Zoom in on the precincts and you see Porter carrying Iowa City 21 (the Goosetown part of the north side) with 88% and Hemingway winning Washington Township (Frytown and rural Kalona) with 95%. We saw these kinds of differences in the general election results, and back in the Rettig-Cardella election, but not nearly this extremely exaggerated.

So there is a lot of rural work to do. Johnson County has office holders who can bridge this gap. Senator Kevin Kinney is most prominent, but a couple of our small town mayors, Christopher Taylor of Swisher (who is also county Democratic chair) and Lone Tree's Jonathan Green (who served a term on the state central committee) are also noteworthy.

Unfortunately, Republican affiliation is becoming more and more a part of rural cultural identity - nationally, in Iowa, and even in the People's Republic. Gigabytes have been posted trying to "solve" that issue, and I don't know if it IS solvable.

There's certain to be some kind of backlash in rural Johnson County to Porter's win. There has been a years long simmering effort by Republicans to force supervisor districts, but the rhetoric has shifted, perhaps because of this post where I show the math.

A district map would not produce the Board that the Farm Vote would see as "fair and representative," which would be a farmer from Solon, a farmer from Oxford, a farmer from Sharon Center, a farmer from Lone Tree, and one token liberal from In Town.

We used to have boards like that, and part of the rural resentment is that they no longer have that kind of over-representation. Rural Johnson County is 16% of the registered voters, and they have 20% of the supervisors in Lisa Green-Douglass. We also have one supervisor, Sullivan, who grew up on a family farm and carries that experience whatever his current residence is.

A district plan would not even produce the map Linn County had until this year with a "donut" rural district surrounding the cities. A district plan in Johnson would produce three Iowa City districts, a Coralville seat, and a district that would be just over half North Liberty, and would be more likely to shut out rural representation than increase it.

Instead, the backlash move will probably be for a reduction in seats from five to three. The Farm Vote may have concluded that they can't control or win a seat, but at least, they think, they can try to force two liberal Democrats out of a job, and if they're lucky it might be the black woman and the lesbian.
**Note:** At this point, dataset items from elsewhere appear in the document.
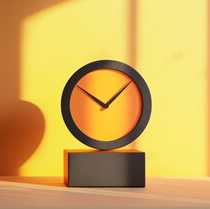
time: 10:07
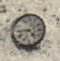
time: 4:44
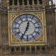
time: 12:34
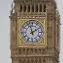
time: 1:57
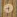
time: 8:27
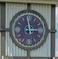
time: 2:58
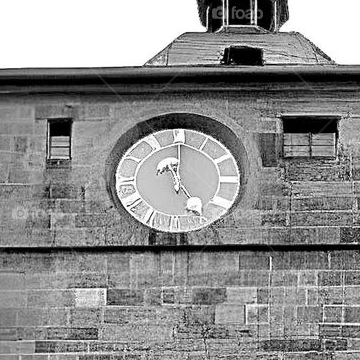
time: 5:00
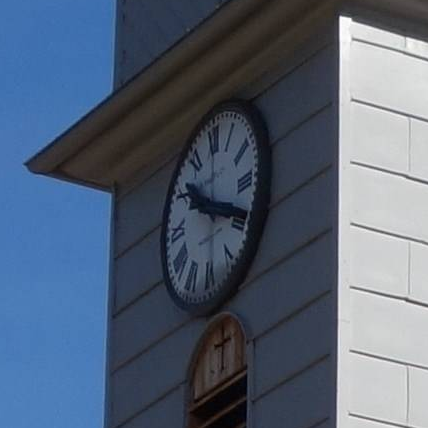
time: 10:19
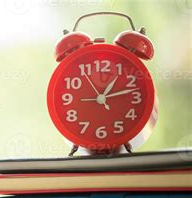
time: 1:12
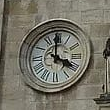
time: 3:59
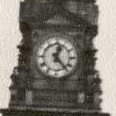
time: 12:23
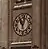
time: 11:02
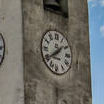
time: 1:39
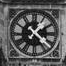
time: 1:22
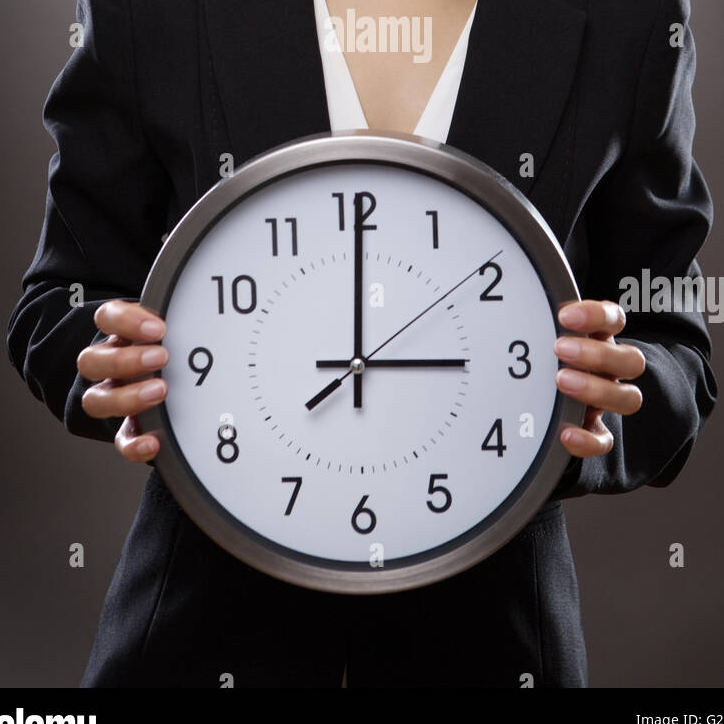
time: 3:00
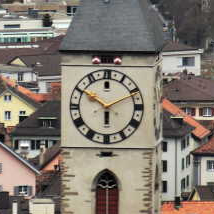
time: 5:50
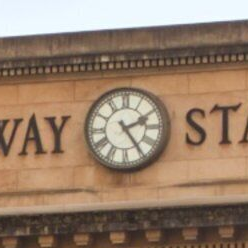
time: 2:24
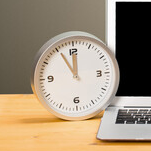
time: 11:55
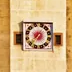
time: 7:37
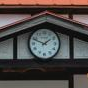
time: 1:48
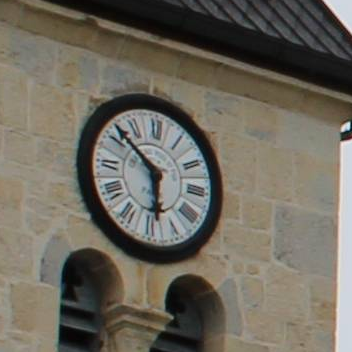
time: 5:51
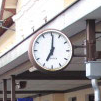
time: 7:00
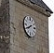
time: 7:40
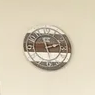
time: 2:57
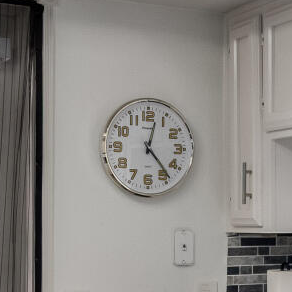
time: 12:23
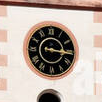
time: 3:15
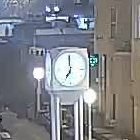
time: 6:59
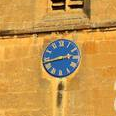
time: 2:42
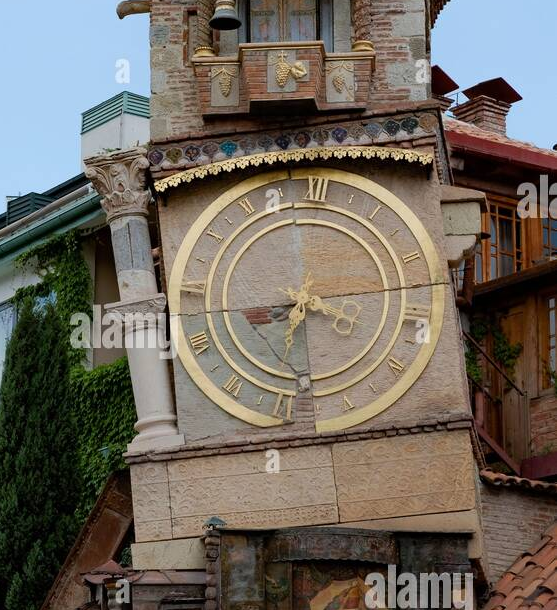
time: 7:58
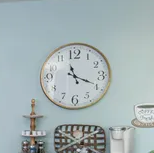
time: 11:19
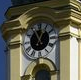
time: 12:55
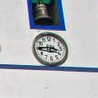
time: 3:45
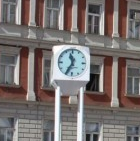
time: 11:34
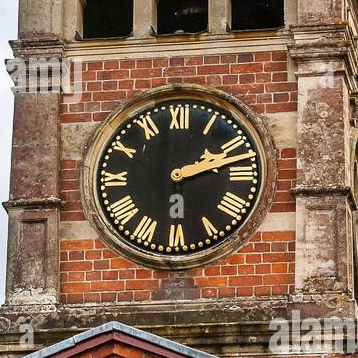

But they have to win an election to make that happen, and Johnson County urban voters are much much more tuned in to such gaming-the-rules shenanigans and local inside baseball  issues than they used to be. At the time of the March 2013 loss I wrote:
Johnson County has a lot of lefties who will call their legislators about an amendment to a bill that won't even get out of the funnel, rather than calling their neighbors to get out and vote in a local election. We have a lot of ivory tower types who are above gauche townie things like a zoning fight, which is why Iowa City's council had been business conservative dominated all my 20+ years here.
Those days are over. The Iowa City council, after decades of Chamber of Commerce control, flipped in 2015 with the sweep of all four seats on the ballot by the "Core Four" progressives. Iowa City business conservatives have learned that they will never again elect an unreconstructed townie good old boy like Terry Dickens or Ernie Lehman, and that to win they have to appeal to at least some liberals.

Tuesday's election may have been the same watershed moment in county politics. Hemingway had a lot of advantages - name ID from his general election and school board runs and a low turnout off-cycle election a week before Christmas that gave his Farm Vote base an edge. But he fell 1300 votes short as city turnout swamped that constant, steady, stagnant, finite 4000 person Farm Vote.

The rurals punched above their weight - but there are just a lot more voters in town than in the country. If the shrinking share of the county vote that is rural wants a seat at the table, they need to build a coalition and find a candidate who also appeals to the much larger base of voters in Iowa City, Coralville, and North Liberty.

And the old-fashioned philosophy that the county supervisors should do nothing except plow and grade the roads and rubber-stamp rezonings does not appeal to voters in Iowa City, Coralville, and North Liberty.